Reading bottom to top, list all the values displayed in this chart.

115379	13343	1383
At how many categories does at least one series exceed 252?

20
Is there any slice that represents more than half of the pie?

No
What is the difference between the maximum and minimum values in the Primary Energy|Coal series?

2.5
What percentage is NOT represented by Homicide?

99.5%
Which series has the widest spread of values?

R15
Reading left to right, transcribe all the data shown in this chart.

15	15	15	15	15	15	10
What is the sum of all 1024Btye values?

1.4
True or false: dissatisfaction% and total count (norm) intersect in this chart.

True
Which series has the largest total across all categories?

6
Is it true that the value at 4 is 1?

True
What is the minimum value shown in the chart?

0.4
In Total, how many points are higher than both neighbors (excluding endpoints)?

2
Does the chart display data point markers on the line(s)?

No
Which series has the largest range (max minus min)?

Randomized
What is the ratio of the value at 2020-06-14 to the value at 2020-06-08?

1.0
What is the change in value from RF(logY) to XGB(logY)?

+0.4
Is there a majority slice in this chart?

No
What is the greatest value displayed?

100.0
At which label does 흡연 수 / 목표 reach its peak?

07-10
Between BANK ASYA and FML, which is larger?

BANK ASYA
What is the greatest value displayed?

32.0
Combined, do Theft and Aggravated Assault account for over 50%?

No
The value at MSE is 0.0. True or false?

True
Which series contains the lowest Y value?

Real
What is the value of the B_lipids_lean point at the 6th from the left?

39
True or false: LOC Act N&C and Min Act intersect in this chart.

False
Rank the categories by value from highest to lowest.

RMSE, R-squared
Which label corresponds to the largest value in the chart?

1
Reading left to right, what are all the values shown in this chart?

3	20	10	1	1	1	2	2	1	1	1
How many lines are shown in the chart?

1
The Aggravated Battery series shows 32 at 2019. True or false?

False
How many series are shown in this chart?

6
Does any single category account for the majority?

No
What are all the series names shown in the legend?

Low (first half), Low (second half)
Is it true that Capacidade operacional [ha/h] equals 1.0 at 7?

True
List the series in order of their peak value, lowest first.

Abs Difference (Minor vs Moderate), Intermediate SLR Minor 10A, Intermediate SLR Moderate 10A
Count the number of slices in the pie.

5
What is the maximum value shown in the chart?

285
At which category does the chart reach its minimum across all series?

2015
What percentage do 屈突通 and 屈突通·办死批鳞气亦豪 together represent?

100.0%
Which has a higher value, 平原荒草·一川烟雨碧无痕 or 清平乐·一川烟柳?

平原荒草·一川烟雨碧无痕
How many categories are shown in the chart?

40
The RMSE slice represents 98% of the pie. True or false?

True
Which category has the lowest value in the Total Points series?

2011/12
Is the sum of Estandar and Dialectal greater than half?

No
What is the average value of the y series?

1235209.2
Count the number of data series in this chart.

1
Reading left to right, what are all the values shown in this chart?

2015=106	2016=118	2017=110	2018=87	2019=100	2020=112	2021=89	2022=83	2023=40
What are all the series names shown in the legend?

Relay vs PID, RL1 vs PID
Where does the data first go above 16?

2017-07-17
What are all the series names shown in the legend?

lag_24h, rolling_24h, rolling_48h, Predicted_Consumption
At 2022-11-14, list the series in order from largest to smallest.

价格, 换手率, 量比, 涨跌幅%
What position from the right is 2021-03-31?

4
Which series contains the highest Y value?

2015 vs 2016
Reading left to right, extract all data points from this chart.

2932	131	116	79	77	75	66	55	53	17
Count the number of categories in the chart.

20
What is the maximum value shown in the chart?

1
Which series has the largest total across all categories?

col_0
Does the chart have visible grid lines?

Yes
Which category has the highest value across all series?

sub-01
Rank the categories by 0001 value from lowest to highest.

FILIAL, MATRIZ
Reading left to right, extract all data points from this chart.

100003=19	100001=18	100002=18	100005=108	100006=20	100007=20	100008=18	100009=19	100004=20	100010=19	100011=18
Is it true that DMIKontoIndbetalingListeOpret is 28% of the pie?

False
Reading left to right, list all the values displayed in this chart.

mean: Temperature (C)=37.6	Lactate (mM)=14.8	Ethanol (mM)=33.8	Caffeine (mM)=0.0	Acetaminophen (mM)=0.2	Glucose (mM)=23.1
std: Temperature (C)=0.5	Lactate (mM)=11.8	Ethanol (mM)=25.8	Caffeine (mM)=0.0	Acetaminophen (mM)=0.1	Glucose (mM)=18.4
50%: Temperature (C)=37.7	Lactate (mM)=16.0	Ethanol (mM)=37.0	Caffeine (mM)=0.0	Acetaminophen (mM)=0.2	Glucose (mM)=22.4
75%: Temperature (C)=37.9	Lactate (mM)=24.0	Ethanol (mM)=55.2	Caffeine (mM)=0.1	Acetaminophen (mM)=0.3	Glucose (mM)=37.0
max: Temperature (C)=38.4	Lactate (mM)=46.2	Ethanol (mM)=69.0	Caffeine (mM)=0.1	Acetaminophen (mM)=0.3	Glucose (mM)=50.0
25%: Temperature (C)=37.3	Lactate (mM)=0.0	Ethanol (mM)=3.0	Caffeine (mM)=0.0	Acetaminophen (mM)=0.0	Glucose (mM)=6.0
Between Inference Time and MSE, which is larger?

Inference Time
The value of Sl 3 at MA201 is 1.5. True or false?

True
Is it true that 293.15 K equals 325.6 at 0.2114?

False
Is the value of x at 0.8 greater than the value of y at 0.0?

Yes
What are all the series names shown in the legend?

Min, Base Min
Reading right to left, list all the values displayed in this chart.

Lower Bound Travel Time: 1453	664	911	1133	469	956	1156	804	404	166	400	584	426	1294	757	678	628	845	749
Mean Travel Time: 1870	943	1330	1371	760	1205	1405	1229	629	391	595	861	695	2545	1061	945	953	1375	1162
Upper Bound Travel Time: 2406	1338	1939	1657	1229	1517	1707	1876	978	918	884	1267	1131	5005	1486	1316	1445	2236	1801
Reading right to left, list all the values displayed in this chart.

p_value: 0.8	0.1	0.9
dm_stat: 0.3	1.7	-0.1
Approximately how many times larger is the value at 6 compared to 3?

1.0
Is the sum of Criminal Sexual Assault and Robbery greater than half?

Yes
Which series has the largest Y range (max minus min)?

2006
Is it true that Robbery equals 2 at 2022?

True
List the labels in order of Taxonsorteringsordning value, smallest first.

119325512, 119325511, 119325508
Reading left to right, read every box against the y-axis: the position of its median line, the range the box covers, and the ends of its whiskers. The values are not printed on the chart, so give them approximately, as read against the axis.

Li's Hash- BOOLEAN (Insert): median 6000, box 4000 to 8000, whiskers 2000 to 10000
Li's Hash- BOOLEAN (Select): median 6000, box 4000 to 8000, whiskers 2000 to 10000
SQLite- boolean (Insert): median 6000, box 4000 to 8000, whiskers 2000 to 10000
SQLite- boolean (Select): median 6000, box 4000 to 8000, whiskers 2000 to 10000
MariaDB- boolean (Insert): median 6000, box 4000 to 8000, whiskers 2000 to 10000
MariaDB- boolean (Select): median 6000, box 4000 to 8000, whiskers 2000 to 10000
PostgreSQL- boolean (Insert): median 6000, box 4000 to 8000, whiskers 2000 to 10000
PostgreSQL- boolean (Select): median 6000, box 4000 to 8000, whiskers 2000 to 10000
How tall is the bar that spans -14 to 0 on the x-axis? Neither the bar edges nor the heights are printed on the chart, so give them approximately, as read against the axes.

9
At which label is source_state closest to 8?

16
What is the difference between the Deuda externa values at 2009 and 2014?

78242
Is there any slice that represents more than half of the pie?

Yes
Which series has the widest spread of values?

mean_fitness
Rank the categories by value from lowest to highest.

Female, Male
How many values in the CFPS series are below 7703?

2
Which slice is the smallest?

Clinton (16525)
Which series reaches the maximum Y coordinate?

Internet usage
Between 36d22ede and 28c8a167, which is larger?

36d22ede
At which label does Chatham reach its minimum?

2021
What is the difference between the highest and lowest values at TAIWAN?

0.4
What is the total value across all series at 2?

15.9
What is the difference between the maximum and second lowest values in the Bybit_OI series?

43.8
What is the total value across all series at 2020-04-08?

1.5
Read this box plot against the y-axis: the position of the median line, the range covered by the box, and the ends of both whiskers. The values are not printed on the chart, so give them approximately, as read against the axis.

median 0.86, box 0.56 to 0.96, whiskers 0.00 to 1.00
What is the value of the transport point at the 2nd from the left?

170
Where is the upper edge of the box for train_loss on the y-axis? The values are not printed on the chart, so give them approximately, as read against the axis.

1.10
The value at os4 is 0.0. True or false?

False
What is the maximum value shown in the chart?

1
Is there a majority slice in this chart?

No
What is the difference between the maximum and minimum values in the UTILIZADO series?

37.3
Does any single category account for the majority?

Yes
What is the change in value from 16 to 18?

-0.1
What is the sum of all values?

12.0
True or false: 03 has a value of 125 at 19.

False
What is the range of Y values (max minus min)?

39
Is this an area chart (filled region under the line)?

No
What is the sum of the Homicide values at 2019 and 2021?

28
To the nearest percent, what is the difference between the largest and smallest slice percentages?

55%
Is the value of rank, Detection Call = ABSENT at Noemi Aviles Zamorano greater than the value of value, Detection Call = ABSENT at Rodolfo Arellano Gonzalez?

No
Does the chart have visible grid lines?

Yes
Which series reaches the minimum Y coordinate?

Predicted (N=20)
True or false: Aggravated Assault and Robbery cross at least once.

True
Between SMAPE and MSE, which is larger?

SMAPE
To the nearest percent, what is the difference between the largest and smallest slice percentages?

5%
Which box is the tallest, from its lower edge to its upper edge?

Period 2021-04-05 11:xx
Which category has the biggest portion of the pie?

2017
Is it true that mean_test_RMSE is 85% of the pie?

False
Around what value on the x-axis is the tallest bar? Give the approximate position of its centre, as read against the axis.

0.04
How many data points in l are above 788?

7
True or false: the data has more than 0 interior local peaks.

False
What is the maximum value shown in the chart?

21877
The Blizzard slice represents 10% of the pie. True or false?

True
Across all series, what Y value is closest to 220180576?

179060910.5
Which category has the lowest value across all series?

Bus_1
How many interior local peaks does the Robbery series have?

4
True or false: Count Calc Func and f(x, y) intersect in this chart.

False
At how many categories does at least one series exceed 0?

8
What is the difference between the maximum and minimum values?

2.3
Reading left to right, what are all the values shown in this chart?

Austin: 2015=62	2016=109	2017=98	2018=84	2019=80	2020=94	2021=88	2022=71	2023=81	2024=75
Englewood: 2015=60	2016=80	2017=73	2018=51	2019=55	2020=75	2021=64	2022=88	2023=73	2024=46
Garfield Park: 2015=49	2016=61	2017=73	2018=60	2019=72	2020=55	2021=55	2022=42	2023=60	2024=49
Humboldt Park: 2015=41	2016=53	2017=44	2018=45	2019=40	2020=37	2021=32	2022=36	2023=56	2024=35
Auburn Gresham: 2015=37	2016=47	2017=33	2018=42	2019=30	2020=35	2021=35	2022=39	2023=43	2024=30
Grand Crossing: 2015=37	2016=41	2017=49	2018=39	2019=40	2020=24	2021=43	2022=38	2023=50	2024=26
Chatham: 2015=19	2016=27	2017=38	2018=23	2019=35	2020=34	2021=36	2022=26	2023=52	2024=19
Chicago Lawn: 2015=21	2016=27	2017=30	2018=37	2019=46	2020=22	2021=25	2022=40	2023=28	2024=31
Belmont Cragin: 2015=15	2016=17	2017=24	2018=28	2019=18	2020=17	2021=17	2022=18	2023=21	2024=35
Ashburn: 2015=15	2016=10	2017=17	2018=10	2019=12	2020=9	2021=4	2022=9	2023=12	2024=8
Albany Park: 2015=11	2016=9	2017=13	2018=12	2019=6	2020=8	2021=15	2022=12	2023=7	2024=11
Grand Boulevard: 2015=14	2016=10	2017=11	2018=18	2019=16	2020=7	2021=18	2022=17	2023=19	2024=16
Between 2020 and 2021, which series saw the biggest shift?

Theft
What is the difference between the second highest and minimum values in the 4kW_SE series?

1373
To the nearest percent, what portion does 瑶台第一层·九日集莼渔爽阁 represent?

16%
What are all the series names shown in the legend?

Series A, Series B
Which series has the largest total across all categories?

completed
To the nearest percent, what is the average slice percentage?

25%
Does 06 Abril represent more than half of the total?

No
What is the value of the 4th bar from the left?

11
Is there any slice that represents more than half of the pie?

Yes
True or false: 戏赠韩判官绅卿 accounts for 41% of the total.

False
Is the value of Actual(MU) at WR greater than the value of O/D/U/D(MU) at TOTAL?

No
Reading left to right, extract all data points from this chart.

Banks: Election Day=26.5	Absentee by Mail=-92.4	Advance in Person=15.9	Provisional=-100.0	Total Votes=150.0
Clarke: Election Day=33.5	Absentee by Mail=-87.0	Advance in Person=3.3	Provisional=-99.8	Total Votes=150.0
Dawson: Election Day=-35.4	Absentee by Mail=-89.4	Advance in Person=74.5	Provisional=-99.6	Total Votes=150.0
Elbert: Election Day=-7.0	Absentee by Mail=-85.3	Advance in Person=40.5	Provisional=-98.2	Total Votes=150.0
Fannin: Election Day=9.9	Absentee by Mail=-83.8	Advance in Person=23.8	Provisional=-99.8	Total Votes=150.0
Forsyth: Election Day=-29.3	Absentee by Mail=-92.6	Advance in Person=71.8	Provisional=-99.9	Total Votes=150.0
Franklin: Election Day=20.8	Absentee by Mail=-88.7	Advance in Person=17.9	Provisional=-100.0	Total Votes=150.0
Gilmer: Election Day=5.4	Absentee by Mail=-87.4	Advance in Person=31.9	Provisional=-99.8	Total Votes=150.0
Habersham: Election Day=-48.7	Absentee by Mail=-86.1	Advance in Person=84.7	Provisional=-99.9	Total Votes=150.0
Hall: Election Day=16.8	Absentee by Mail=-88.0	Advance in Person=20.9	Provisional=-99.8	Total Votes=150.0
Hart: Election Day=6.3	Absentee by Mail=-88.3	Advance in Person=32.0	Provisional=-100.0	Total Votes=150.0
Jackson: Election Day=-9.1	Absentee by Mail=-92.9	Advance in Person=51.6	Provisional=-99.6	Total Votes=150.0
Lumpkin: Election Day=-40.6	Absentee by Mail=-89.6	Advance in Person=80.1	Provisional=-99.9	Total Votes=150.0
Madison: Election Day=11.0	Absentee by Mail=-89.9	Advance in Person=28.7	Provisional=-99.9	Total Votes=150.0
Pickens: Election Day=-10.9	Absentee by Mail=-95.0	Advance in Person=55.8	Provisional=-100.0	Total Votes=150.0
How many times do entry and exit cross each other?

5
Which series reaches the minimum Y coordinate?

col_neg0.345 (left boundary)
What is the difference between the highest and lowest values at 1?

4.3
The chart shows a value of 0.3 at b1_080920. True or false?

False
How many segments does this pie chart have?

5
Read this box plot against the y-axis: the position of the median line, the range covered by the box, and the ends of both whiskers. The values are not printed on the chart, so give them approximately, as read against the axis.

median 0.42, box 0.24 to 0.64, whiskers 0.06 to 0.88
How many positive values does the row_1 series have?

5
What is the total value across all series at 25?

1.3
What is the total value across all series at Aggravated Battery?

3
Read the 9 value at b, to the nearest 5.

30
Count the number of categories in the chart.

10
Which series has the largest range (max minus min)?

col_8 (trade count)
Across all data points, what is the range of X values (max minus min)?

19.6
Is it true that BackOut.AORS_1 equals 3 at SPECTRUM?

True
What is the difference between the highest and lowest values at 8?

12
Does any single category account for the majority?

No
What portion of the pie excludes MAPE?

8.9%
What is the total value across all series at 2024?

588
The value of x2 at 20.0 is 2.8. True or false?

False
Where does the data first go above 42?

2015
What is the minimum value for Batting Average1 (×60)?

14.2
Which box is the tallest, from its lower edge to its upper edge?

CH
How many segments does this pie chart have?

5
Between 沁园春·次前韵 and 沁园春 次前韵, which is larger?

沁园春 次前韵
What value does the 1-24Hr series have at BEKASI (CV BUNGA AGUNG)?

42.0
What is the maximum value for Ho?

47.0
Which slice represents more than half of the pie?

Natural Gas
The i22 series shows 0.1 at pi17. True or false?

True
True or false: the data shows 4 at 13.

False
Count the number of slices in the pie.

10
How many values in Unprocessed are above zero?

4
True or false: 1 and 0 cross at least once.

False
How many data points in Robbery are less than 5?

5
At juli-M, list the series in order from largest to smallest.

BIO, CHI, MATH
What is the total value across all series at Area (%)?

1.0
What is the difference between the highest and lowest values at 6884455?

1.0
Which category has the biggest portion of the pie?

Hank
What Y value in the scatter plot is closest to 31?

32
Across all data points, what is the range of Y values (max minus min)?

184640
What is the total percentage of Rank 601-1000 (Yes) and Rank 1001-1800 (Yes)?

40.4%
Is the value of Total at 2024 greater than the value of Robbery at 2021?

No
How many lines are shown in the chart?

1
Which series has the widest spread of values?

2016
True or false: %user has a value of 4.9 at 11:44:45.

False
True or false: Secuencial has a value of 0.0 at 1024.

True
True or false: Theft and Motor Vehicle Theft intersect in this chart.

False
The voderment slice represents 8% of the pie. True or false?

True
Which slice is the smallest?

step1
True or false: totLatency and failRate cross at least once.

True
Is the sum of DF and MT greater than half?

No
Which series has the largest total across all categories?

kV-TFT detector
------------------------------------------------------------
Recast the data lines starting at the line containing "Li's Hash- BOOLEAN (Insert): median" and ending at the line containing "SQLite- boolean (Insert): median", both included, as a Markdown table with the columns Row and Line, numbering each row and omitting blank lines.

| Row | Line |
|---|---|
| 1 | Li's Hash- BOOLEAN (Insert): median 6000, box 4000 to 8000, whiskers 2000 to 10000 |
| 2 | Li's Hash- BOOLEAN (Select): median 6000, box 4000 to 8000, whiskers 2000 to 10000 |
| 3 | SQLite- boolean (Insert): median 6000, box 4000 to 8000, whiskers 2000 to 10000 |